Cut to a dank room where Agent Random offers Eddie something to drink. Knox is being an asshole and taunting Eddie, who just wants to know why he’s there. The agents are playing Dumb Cop/Asshole Cop, wondering who Eddie needed protection from that he carried a pistol. Apaches. Heh. Then they toy with Eddie that he can leave just to pull his cane away, in case we hadn’t figures out that they’re dicks.
Over in Cicero, a campaign truck blasting election announcements drives down Nelson’s street so Sigrid can get peeved, we can see how inept Nelson is at building his kit house, and appreciate that while he may be incompetent at life, Nelson has some good-looking genes, because Abigail and Whoosits are adorable.
Then Whoosits calls Nelson Dada and Nelson has a very brief moment of happiness, so of course, a Caponi has to ride in like one of the horsemen of the Apocalypse. At least it’s Frank who tries to Rico Suave the situation. While Sigrid and Whoosits wave goodbye to Dada, Nelson looks like he’s considering shooting another federal investigator in the knee to make his escape. Poor Nelson.
Down in Philadelphia and “Will’s” cooling in a holding room at a police station when Nucky comes in. “Will’s” barely holding it together and wondering why he can’t leave so Nucky can school him in Corruption and Amorality 101. They have to plan how “Will” leaves the station so he looks like he’s just come down to pay a parking ticket, and not that he was hauled in as a suspect on a federal offense.

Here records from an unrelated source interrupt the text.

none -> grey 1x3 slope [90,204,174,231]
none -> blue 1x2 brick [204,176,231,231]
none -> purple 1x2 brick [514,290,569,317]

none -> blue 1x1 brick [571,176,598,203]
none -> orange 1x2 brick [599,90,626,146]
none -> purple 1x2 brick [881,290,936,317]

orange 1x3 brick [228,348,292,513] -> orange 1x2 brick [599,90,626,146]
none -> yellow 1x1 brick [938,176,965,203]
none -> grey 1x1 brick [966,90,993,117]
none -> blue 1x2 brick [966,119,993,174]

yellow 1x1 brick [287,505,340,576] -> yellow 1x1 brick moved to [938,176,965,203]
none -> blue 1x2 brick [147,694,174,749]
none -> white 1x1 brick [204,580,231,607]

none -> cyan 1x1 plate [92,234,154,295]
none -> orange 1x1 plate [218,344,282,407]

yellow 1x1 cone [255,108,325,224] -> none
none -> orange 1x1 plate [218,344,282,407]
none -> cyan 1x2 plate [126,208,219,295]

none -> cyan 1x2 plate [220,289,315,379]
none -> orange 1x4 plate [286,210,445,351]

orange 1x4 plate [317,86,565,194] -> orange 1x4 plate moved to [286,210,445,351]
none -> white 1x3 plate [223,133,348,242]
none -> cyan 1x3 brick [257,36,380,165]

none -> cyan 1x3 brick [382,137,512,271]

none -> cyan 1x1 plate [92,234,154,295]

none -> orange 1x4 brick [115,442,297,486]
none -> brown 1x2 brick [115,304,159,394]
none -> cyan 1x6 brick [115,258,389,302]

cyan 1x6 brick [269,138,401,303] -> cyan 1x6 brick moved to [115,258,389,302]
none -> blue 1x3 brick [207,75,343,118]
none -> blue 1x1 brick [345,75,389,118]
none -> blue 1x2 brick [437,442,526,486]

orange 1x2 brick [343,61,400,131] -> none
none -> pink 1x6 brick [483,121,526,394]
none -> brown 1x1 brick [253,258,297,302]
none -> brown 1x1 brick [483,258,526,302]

By the way, I think I get why they recast “Will.” This scene with last season’s “Will,” who looked like a baby Jimmy, would have made James Cameron cringe at its heavy-handedness. Anyway, “Will” asks if Nucky can’t call in some favors in Philadelphia. “Will” promises to make it up to Nucky, who just wants to gauge the situation before he makes any calls, and asks about Henry. “Will” denies, denies, denies, but Nucky’s all “Indulge me.”